■ TASK INSTRUCTIONS
Counting only the lines below that contain the word "down", what is the total? Give it with no other words.

■ SOURCE MATERIAL
*** Block opens ***

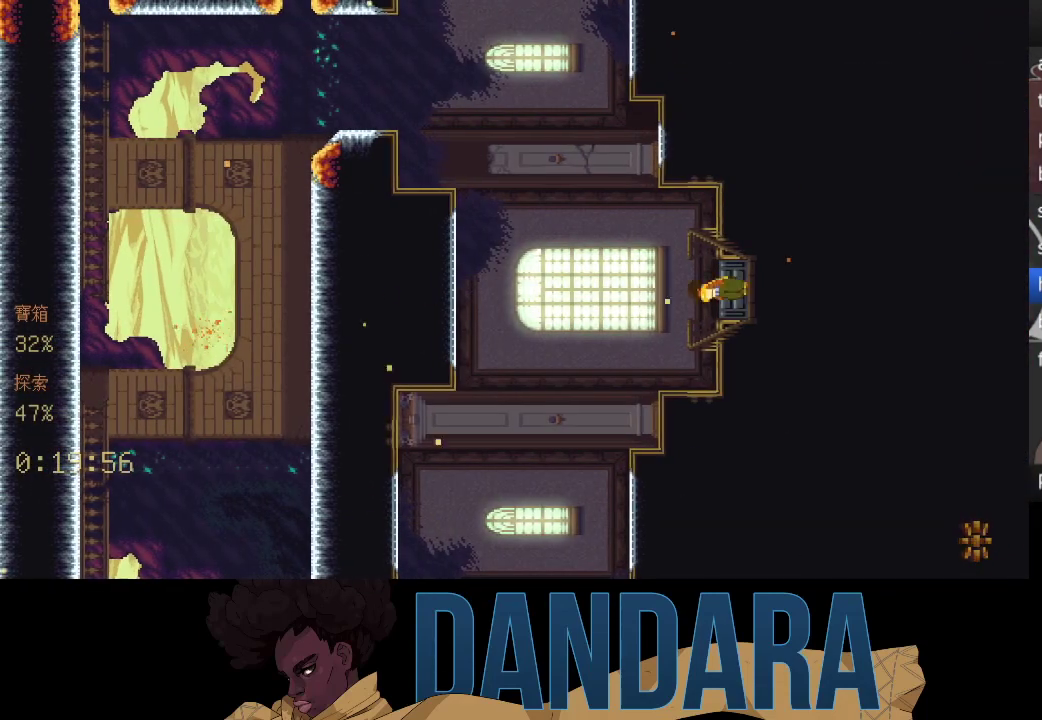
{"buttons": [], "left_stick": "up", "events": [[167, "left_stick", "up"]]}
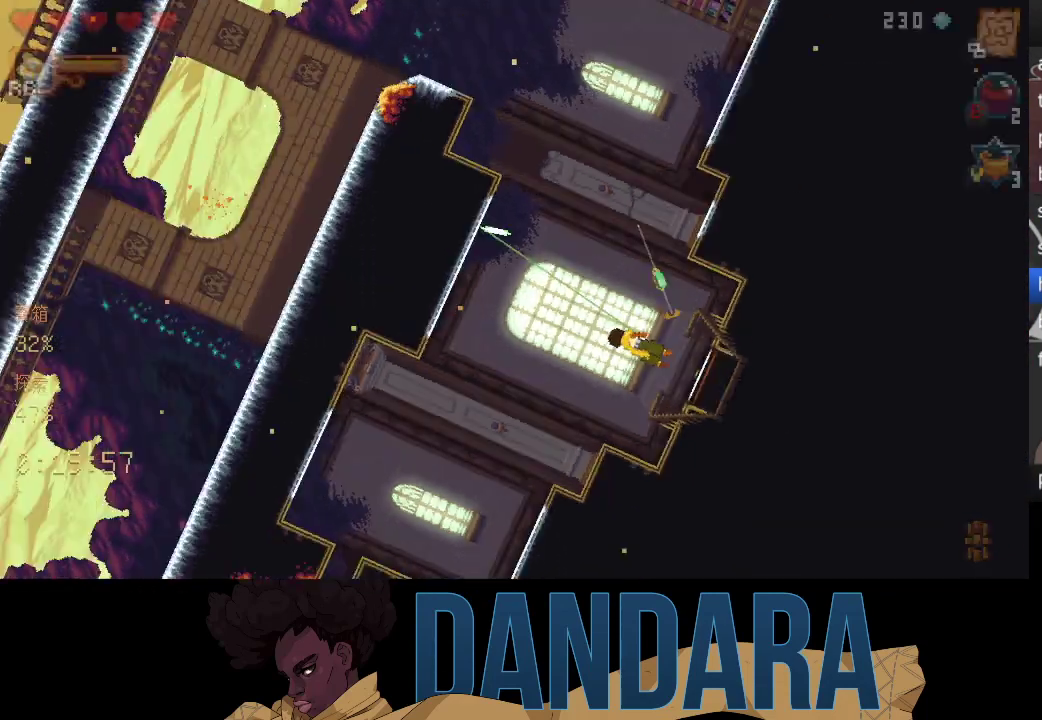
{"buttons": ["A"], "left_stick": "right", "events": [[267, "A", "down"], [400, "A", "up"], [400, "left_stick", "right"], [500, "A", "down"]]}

*** Block closes ***
*** Block opens ***

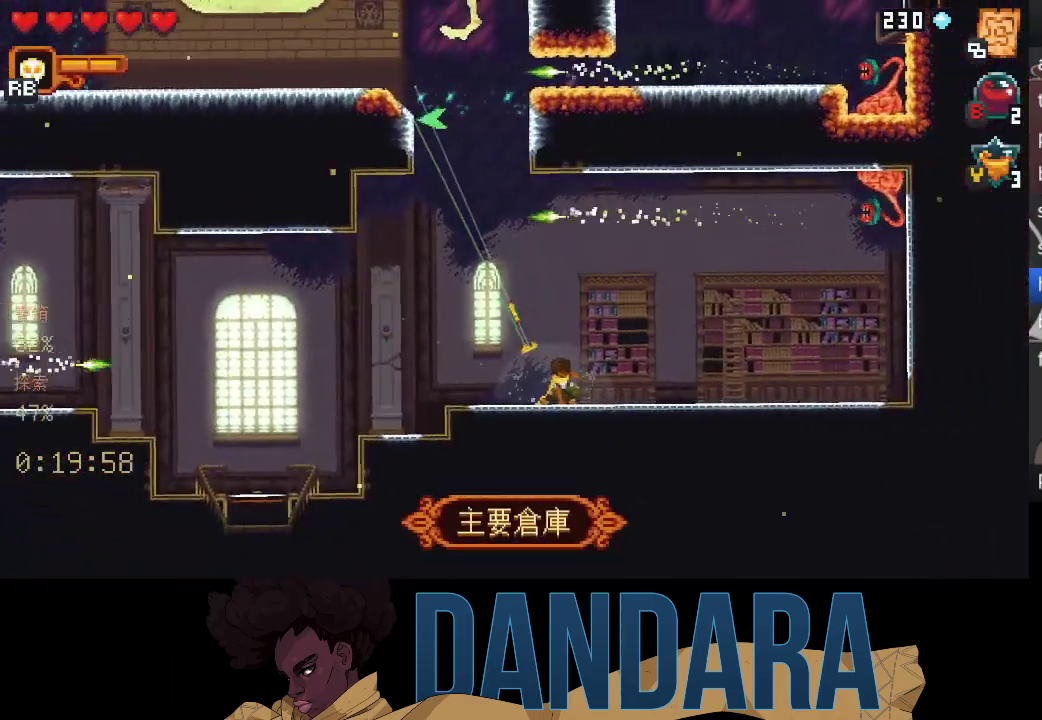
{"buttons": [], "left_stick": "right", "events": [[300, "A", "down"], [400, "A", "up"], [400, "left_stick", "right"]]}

*** Block closes ***

■ RESULT OF THE TASK
2